> Your task: Return only the lines from the top of the material through the line marked by "### 3. Encapsulation", unaltered.

> Data for review:
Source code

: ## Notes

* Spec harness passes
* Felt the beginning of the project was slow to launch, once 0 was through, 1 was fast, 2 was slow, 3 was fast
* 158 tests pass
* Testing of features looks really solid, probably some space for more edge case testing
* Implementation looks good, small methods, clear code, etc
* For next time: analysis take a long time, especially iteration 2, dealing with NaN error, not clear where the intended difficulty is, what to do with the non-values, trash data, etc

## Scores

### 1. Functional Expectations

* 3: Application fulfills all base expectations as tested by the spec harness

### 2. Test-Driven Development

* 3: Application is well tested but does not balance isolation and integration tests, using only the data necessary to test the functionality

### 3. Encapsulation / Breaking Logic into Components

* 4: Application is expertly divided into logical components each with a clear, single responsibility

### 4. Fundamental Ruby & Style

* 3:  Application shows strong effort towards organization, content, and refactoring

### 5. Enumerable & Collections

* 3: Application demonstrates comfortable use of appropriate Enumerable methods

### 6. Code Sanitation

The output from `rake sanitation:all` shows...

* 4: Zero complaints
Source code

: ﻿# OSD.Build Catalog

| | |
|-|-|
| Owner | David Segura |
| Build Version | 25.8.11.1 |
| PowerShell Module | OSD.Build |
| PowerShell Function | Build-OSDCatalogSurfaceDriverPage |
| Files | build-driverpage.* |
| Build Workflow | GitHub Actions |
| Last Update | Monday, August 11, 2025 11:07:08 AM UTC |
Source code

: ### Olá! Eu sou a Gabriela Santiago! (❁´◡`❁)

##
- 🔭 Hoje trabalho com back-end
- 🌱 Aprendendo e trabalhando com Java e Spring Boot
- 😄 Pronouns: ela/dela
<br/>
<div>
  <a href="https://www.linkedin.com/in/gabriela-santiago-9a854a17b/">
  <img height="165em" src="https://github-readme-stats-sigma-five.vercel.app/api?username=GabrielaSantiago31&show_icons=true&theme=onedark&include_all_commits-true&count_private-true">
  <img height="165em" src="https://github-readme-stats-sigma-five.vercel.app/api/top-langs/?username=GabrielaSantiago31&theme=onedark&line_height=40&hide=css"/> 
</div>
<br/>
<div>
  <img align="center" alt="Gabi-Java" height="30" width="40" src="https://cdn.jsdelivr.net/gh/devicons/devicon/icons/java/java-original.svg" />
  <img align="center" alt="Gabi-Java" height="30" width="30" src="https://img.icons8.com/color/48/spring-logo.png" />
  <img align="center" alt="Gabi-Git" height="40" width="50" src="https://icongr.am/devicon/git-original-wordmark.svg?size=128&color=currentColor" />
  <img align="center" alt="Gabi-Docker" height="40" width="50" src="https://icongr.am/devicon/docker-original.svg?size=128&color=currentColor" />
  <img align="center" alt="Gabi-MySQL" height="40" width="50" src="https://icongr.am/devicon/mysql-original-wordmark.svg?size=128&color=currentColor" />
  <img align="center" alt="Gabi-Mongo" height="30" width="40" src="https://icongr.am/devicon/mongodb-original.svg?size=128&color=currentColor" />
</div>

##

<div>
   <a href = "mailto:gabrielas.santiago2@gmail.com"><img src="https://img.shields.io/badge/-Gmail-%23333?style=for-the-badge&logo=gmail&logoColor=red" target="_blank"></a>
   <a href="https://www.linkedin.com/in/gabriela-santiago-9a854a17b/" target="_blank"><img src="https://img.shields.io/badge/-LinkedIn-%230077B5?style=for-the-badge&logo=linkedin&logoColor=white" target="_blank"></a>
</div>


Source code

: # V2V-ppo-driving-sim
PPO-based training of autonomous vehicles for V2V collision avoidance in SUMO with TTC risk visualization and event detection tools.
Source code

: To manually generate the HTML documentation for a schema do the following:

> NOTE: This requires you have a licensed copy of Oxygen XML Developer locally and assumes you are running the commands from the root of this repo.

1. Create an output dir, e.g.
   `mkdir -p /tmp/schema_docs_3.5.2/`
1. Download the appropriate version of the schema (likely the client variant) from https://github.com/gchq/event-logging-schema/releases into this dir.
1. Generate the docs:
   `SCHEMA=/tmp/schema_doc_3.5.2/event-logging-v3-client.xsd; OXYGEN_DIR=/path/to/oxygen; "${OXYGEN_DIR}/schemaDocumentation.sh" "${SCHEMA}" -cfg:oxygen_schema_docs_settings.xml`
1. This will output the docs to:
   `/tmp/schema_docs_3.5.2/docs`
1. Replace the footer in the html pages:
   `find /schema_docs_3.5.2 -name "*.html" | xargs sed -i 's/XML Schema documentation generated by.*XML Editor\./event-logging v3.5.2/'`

> Task response:
Source code

: ## Notes

* Spec harness passes
* Felt the beginning of the project was slow to launch, once 0 was through, 1 was fast, 2 was slow, 3 was fast
* 158 tests pass
* Testing of features looks really solid, probably some space for more edge case testing
* Implementation looks good, small methods, clear code, etc
* For next time: analysis take a long time, especially iteration 2, dealing with NaN error, not clear where the intended difficulty is, what to do with the non-values, trash data, etc

## Scores

### 1. Functional Expectations

* 3: Application fulfills all base expectations as tested by the spec harness

### 2. Test-Driven Development

* 3: Application is well tested but does not balance isolation and integration tests, using only the data necessary to test the functionality

### 3. Encapsulation / Breaking Logic into Components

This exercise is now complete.